Hadoop for HPCers
Overview
This is a ~3 hour class that will introduce Hadoop to HPC users with a background in numerical simulation. We will walk through a brief overview of:
- The Hadoop File System (HDFS)
- Map Reduce
- Pig
- Spark
Most examples will be written in Python.
VM Instructions
This course will feature hands-on work with a 1-node Hadoop cluster running on your laptop. The VMs are created with Vagrant. Before the course, ensure this is up and running:
- Install VirtualBox on your laptop
- Download the virtual machine image you want to use:
- Start VirtualBox
- "Import Appliance", and select the downloaded image; this will uncompress the image which will take some minutes.
- Start the new virtual machine.
The GUI VM will start up a console with a full desktop environment; you can open a terminal and begin working.

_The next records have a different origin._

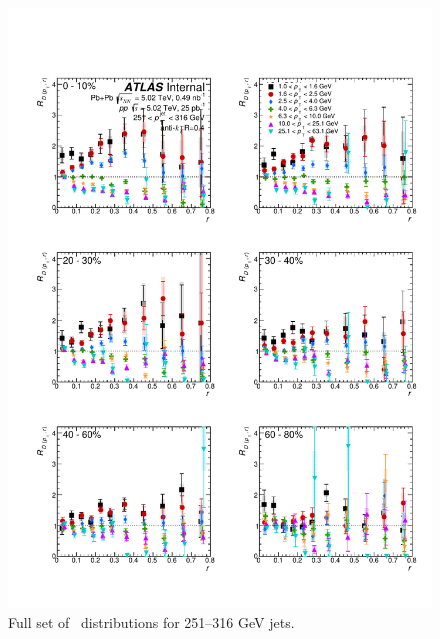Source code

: \begin{figure}[h]
\includegraphics[width=1.0\textwidth]{figures/results/RDpT_dR_jet10.pdf}
\caption{Full set of \RDptr\ distributions for 251--316 GeV jets.}
\label{fig:fullset_drtr_j10}
\end{figure}
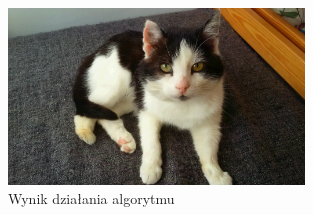 \documentclass[12pt,a4paper]{article}
\begin{document}
    \begin{figure}[!h]
        \centering
        \includegraphics[width=0.7\textwidth]{pieces/kot-z-wiadomosca}
        \caption{Wynik działania algorytmu} \label{fig:stegano-rezultat}
    \end{figure}
\end{document}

For the text VM, you will have to login to the console; the username/password is vagrant/vagrant. For either machine, you can also ssh into the VM from your laptop from the terminal:
ssh vagrant@192.168.33.10
or to the laptop from the VM with
ssh [username]@192.168.33.1
.
Then make sure everything is working:
- From a terminal, start up the hadoop cluster by typing
~/bin/init.sh
You may have to answer "yes" a few times to start up some servers. - Go to one of the example directories by typing
cd ~/examples/wordcount/streaming
- Then start the example by typing
make
You've now run your (maybe) first Hadoop job!